Educador de mais de oito décadas e mais alguma coisa, somente ontem me dei conta do que está acontecendo em muitas das nossas escolas como uma das terríveis consequências dessa pandemia que alcança também o ambiente escolar, fruto do que poderíamos chamar de silêncio do vírus. Confesso que me senti frustrado por somente haver percebido o eco surdo desse silêncio, quando me sentia tão triste pela notícia do falecimento do artista Paulo Gustavo.
A situação foi assim: estava em minha sala, pomposamente chamada de Gabinete do Diretor, quando me dei conta do que vem acontecendo na nossa escola com nossos alunos, na hora dos recreios. O toque da campa ou a música iniciada, era costume ouvir um sonoro alarido dos menores, como que num acontecimento de maior liberdade, que oferecemos aos nossos jovens.

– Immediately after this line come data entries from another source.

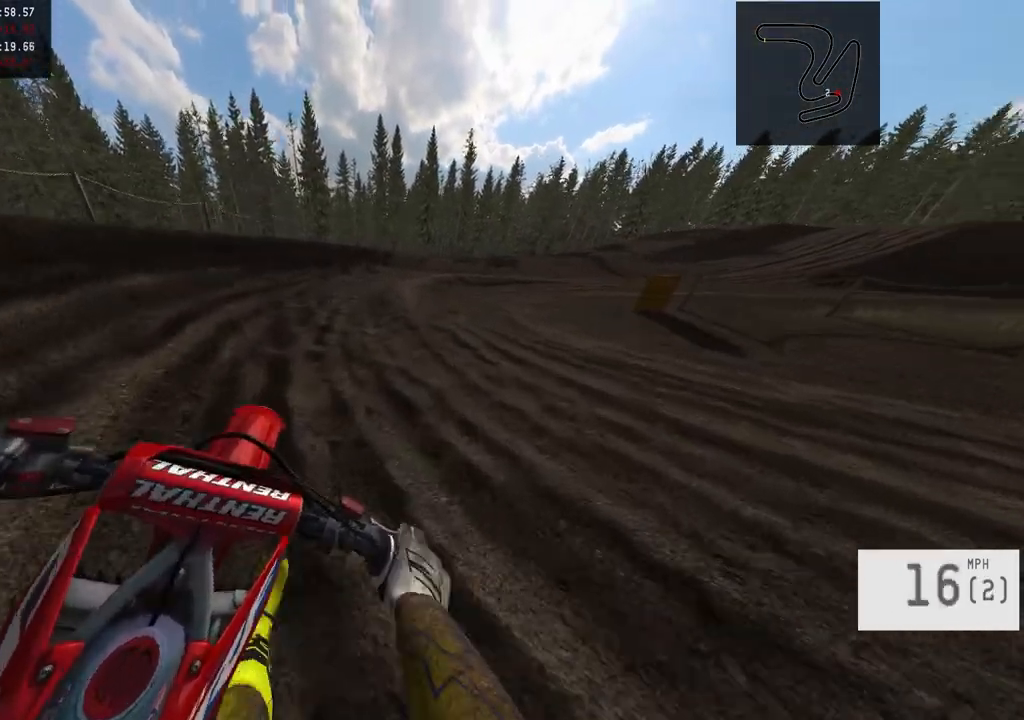
{"buttons": ["R2"], "left_stick": "center", "right_stick": "center", "events": [[83, "left_stick", "center"]]}
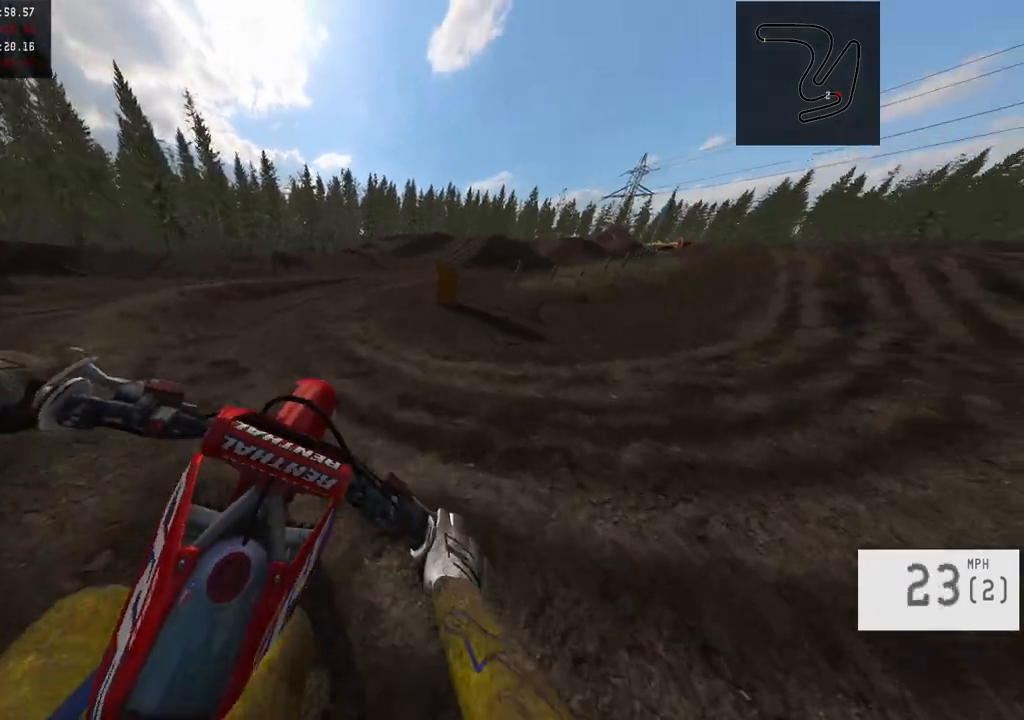
{"buttons": ["R2"], "left_stick": "right", "right_stick": "center", "events": [[417, "left_stick", "right"]]}
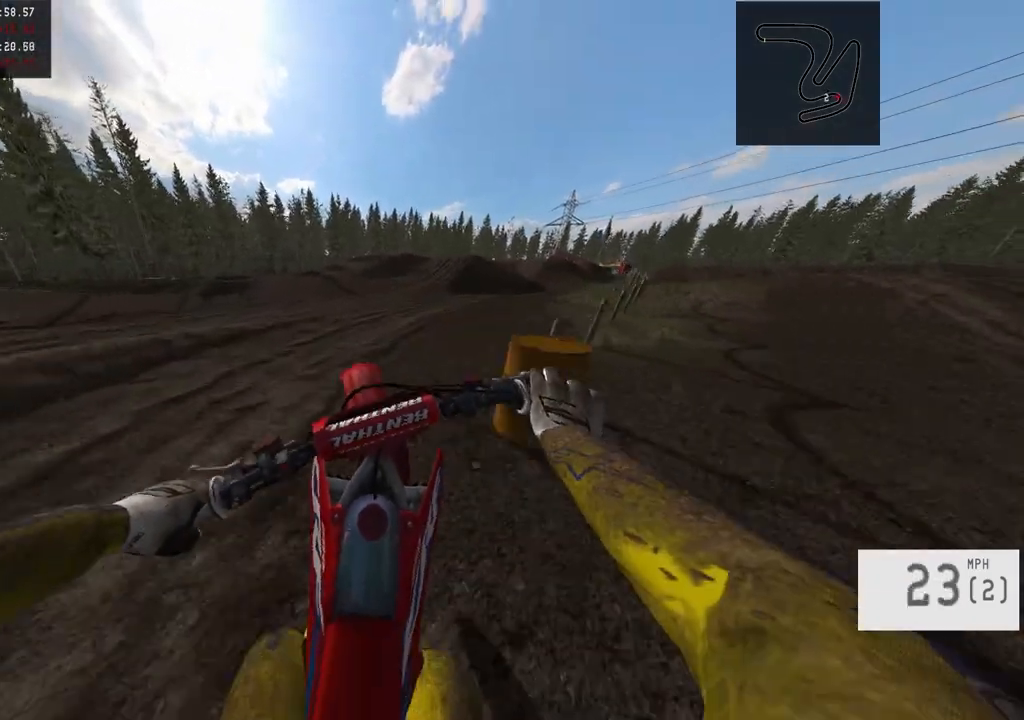
{"buttons": [], "left_stick": "right", "right_stick": "center", "events": [[433, "R2", "up"]]}
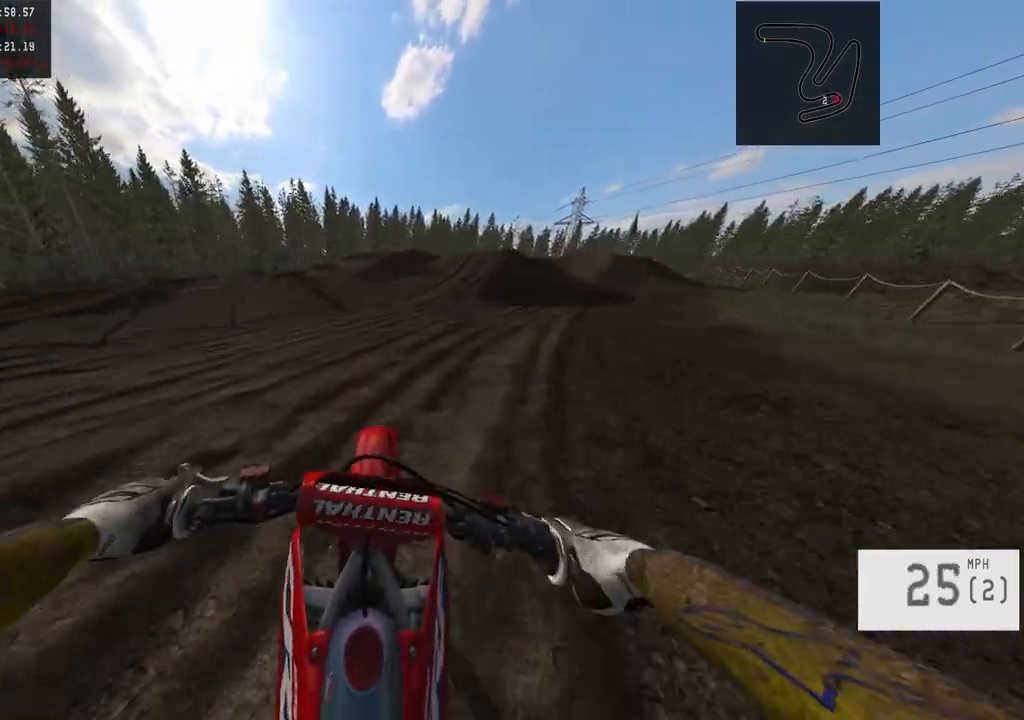
{"buttons": ["R2"], "left_stick": "center", "right_stick": "center", "events": [[167, "R2", "down"], [233, "left_stick", "center"]]}
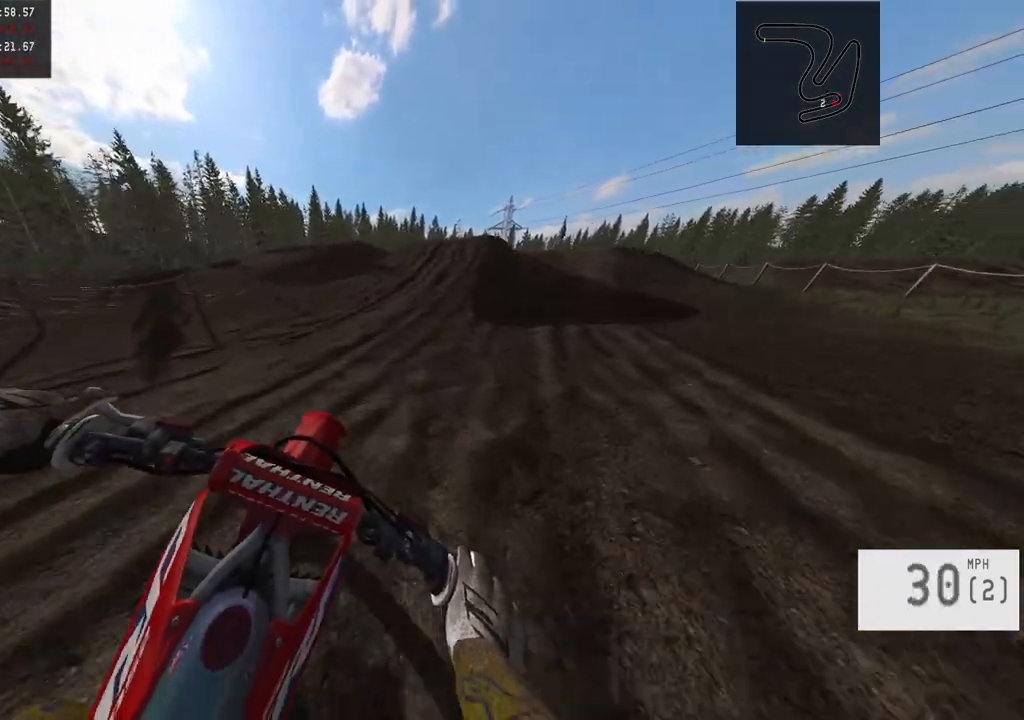
{"buttons": ["R2", "R3"], "left_stick": "right", "right_stick": "center", "events": [[33, "left_stick", "right"], [433, "R3", "down"]]}
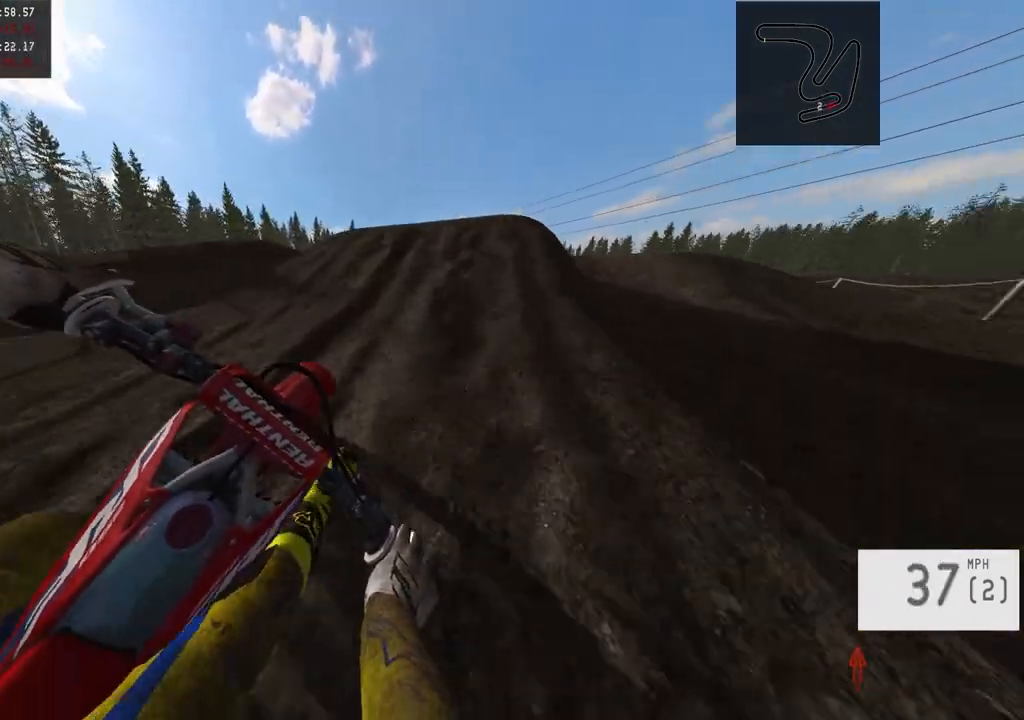
{"buttons": ["R2"], "left_stick": "center", "right_stick": "center", "events": [[33, "left_stick", "center"], [67, "R3", "up"], [100, "right_stick", "down-left"], [450, "right_stick", "center"]]}
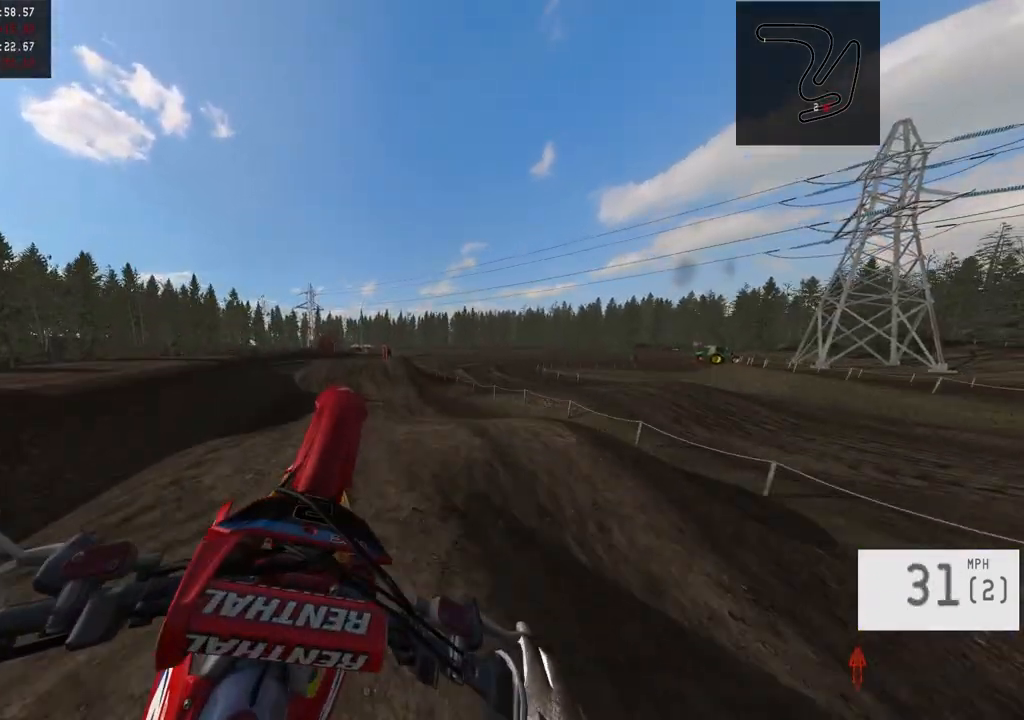
{"buttons": [], "left_stick": "up", "right_stick": "center", "events": [[133, "left_stick", "left"], [150, "R2", "up"], [183, "left_stick", "up-left"], [433, "left_stick", "up"]]}
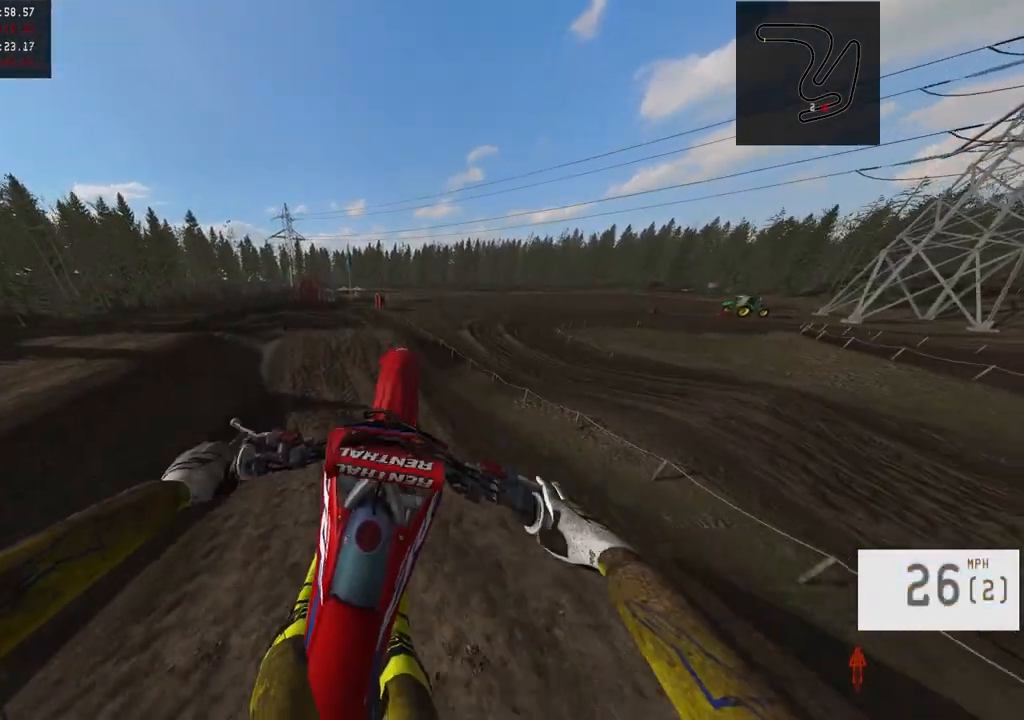
{"buttons": [], "left_stick": "center", "right_stick": "up", "events": [[83, "right_stick", "up"], [233, "left_stick", "up-left"], [450, "left_stick", "center"]]}
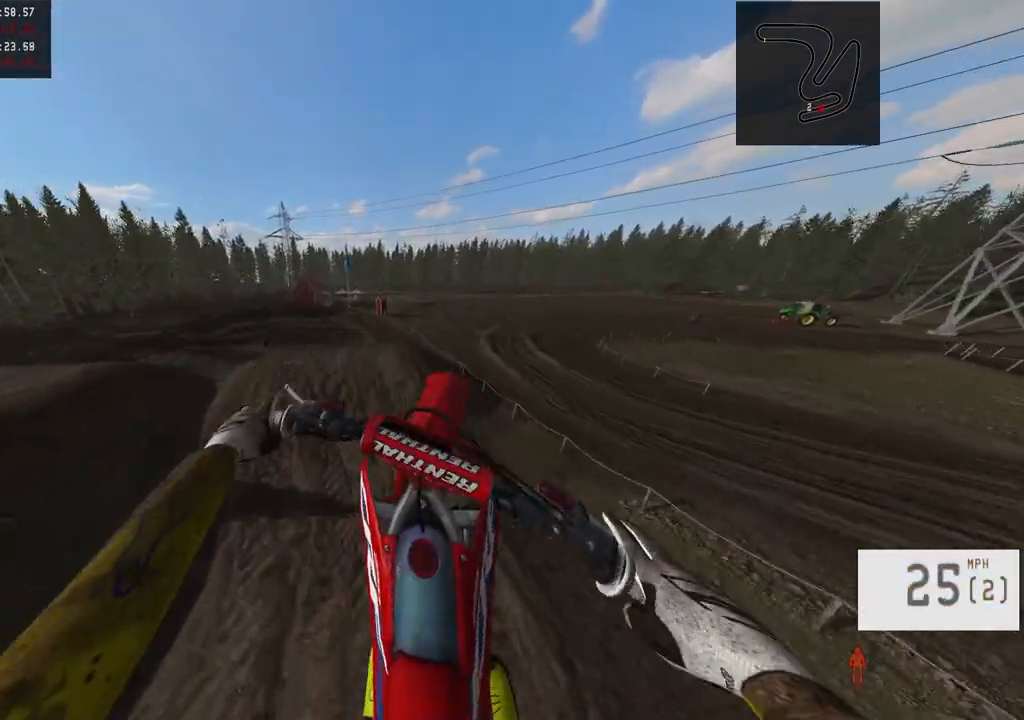
{"buttons": [], "left_stick": "center", "right_stick": "center", "events": [[83, "right_stick", "center"]]}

Olhando pela janela, aquela tradicional janela que toda escola tem para melhor observar os seus alunos, foi que percebi esse silêncio, uma tranquilidade visível, uma sensação de tristeza, expressa pelos jovens, talvez tanto incutidos pela mídia para evitem os contatos, para que vivam sem aglomeração, num isolamento que contrasta com os desejos dos humanos e que Paulo Gustavo retratou em sua despedida de vida. Não vi abraços (nem poderia vê-los) entre os jovens. Quase não acreditei na mudança, mas reforcei meu entendimento a respeito do silêncio, conversando com pais jovens dos nossos alunos mais jovens ainda.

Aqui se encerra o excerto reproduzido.